**PROBLEM REQUIREMENTS**
Please restate each entry that follows word for word.

BEGIN PROVIDED MATERIAL

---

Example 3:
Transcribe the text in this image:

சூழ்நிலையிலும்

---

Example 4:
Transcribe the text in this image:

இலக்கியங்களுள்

END PROVIDED MATERIAL

**THE COMPLETED TASK**
---

Example 3:
Transcribe the text in this image:

சூழ்நிலையிலும்

---

Example 4:
Transcribe the text in this image:

இலக்கியங்களுள்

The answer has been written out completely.